One member of the first team in Afghanistan was Brig. Gen. Wayne Don, director of Joint Staff for the Alaska National Guard. Being the first liaison team transitioning to the new country brought some challenges.

“Any time you bring a bunch of militaries together as part of a coalition, there can be some logistical and resourcing challenges,” said Don. “Initially, one of the biggest challenges for us over there was getting ammunition for the type of equipment they had.

“We eventually got it figured out,” Don continued. “The Mongolians in Iraq were on a Polish base and did such a great job over there. The Polish have like ammo for their equipment, and because they felt such gratitude and affection for the Mongolians and their efforts in Iraq, they actually found a bunch of extra ammunition to provide for them.”

Don explained that it was relationships like those that helped foster the functioning of the coalition.

“As a participating country, the Mongolians put a condition on their participation that we had to go with them, which is a tremendous nod to the trust within our relationship, both in our countries and our militaries,” said Don. “I don’t recall seeing other participating countries that had that similar relationship.”

For the next decade, the Alaska Army National Guard continued to send liaison teams comprised of one noncommissioned officer and an officer to assist and advise the MAF in the Global War on Terrorism in Afghanistan.

Finally, in November of 2020, Miller and Restrepo embarked on their mission overseas as liaisons, but this rotation did not look like the previous ones for many reasons.

“Our mission first was to make sure that the Mongolians had all of the supplies that they needed: hand sanitizer, PPE, masks, wipes, and stuff like that,” said Miller. “They were the security force on New Kabul Compound where we were stationed, so they came into contact with Afghans, the British, the Scottish, the Danes, lots of different people. So, we had to make sure they were fully protected.”

In addition to the unique challenges brought on by COVID-19 of finding limited resources, Miller and Restrepo started to see New Kabul Compound dwindle in numbers of personnel as the camp was shutting down.

“From December to April, lots of people were still going home, so we saw a shortage of personnel as well as resources,” said Miller. “We actually didn’t find out until about April that we were closing the camp.”

The Mongolian soldiers at last returned to their home country the first week of June this year.

“We coordinated with the U.S. Embassy and the general staff in Mongolia to get all of their cargo that they’ve had ever since they started supporting the mission in Afghanistan,” said Miller. “They had quite a bit of gear.”

Additionally, Miller and Restrepo were responsible for coordinating the MAF flights back to Mongolia, COVID-19 testing, and ensuring that all cargo and personnel made it back smoothly.

“It’s extremely humbling [to be the final rotation],” said Miller. “I’m very, very grateful that I was chosen for this mission.

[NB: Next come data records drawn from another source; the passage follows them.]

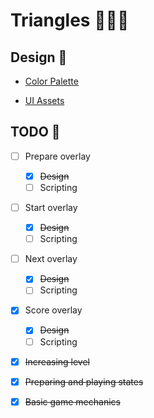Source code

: # Triangles 🔺🔻🔺

## Design 🎨

-   [Color Palette](https://coolors.co/ff595e-ffca3a-8ac926-1982c4-6a4c93)

-   [UI Assets](https://assetstore.unity.com/packages/2d/gui/icons/simple-button-set-01-153979)

## TODO 📃

-   [ ] Prepare overlay

    -   [x] ~~Design~~
    -   [ ] Scripting

-   [ ] Start overlay

    -   [x] ~~Design~~
    -   [ ] Scripting

-   [ ] Next overlay

    -   [x] ~~Design~~
    -   [ ] Scripting

-   [x] Score overlay

    -   [x] ~~Design~~
    -   [ ] Scripting

-   [x] ~~Increasing level~~

-   [x] ~~Preparing and playing states~~

-   [x] ~~Basic game mechanics~~
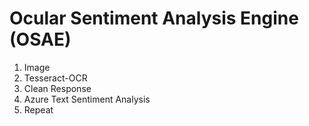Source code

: # Ocular Sentiment Analysis Engine (OSAE)
1. Image
2. Tesseract-OCR
3. Clean Response
4. Azure Text Sentiment Analysis
5. Repeat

The impact that Alaska has had with Mongolia is very positive, and I think that this mission was very significant in strengthening that relationship.”

After 18 continuous years, what started out as a professional partnership for many, has now grown into something lasting.

“The partnership originally began as a strong relationship, which eventually evolved into a friendship,” said Wilson, “So, connections were made, and I still keep in correspondence with my Mongolian friends that I deployed with to Iraq in 2004 and 2005.”